Re: tag name state from Rand McRanderson on 2012-04-05 (public-xml-er@w3.org from April 2012)

From: Rand McRanderson <therandshow@gmail.com>
Date: Wed, 04 Apr 2012 20:39:49 -0400
To: public-xml-er@w3.org
Message-ID: <4F7CE9D5.9060306@gmail.com>

There's a good market for non-browsers wanting an algorithm to parse 
HTML into a XML compatible state (PHP has a function for this in its XML 
DOM extension "loadHTML", although that may come from the underlying 
libxml infrastructure). I guess the use-case can be distilled to if you 
have a workflow/tool-chain that utilizes XML/XML-based technologies and 
you want to be able to pull in arbitrary HTML.

Of course, if you are pulling in arbitrary HTML documents, and you're 
not a browser, then displaying the content as it was in the past is not 
important, so parsing priorities change a little. For example, instead 
of worrying about properly using the noscript parser step, you could 
just blanketly treat no-script as a CData section. On the other hand, 
you may need to want to preserve PI-tags in case someone embedded useful 
information there.

I guess what I am saying is non-browsers (generally) have a priority of 
preserving the information from the document while making it XML 
compatible. Browsers have a priority that the information be presentable 
in a way compatible with how it looked in the past. Those two priorities 
may not clash, but they might, and it would be nice to decide earlier 
rather than later how you want to handle this.

§ **Items**

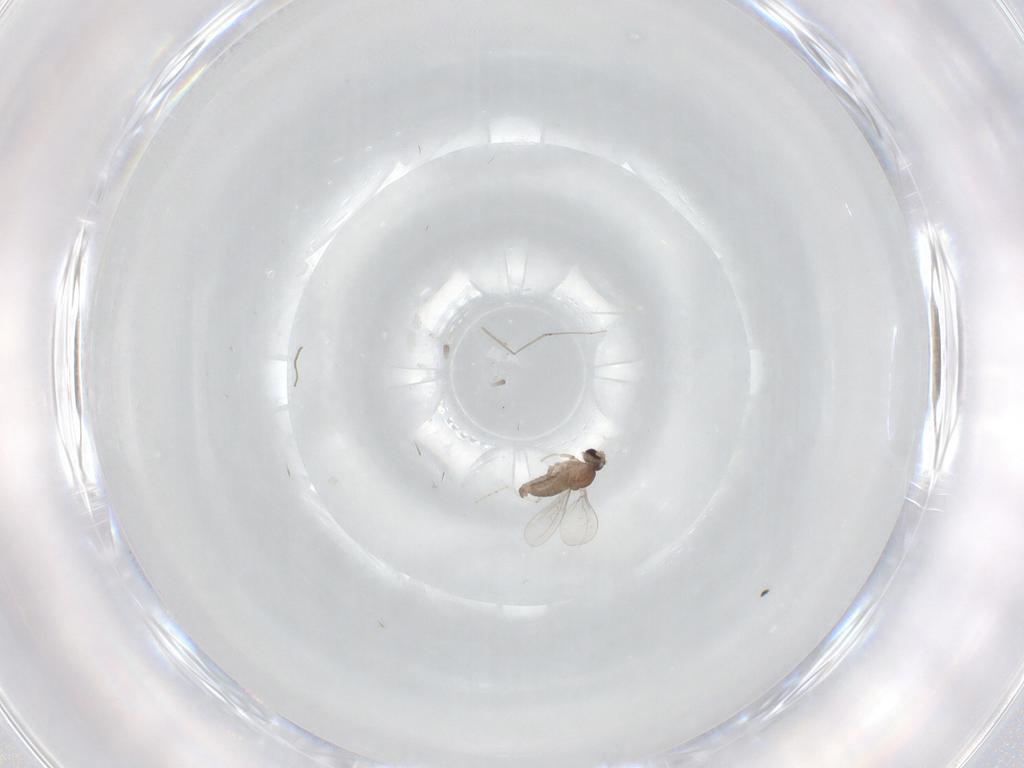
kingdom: Animalia
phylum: Arthropoda
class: Insecta
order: Diptera
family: Cecidomyiidae
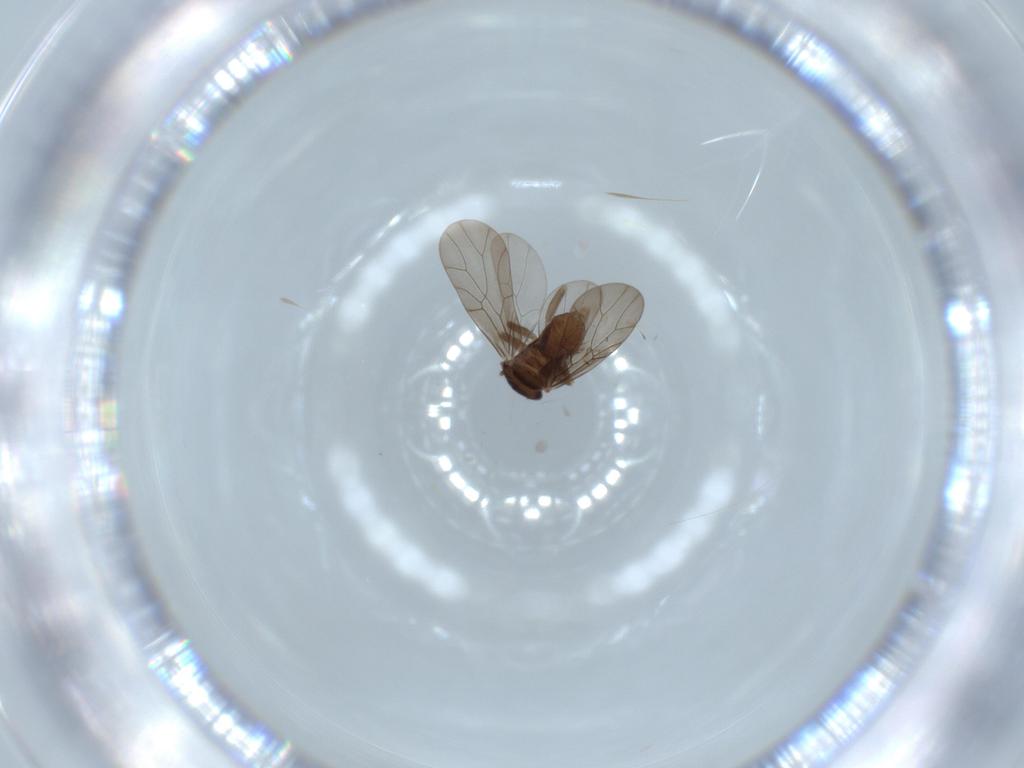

§ **Set problem**
Could you carry on the message about parsing HTML into an XML-compatible state from the point where it stops? You won't need the listing.

§ **Answer below**
All that being said, I think a simple browser that could handle 75% of 
the web would be easier to implement on top of a forgiving XML parser 
rather than the HTML5 parser algorithm.

On a slightly different note, is there any non-HTML use-case for this? 
Are there large amounts of non-HTML XML-like documents that are badly 
formed? Do you want to stretch the reach of this parser to documents 
that are vaguely XML-like such as Apache configuration files?

Switching to a third note, one possibility with xml-er is instead of 
aiming for a forgiving xml parser, aim for a parser framework that could 
encompass both the HTML-5 parser + XML parser in a way that differs as a 
matter of configuration but not concept. I guess, xml-er could work on 
ways of specifying configuration to a parser of how to handle errors or 
how to not handle them.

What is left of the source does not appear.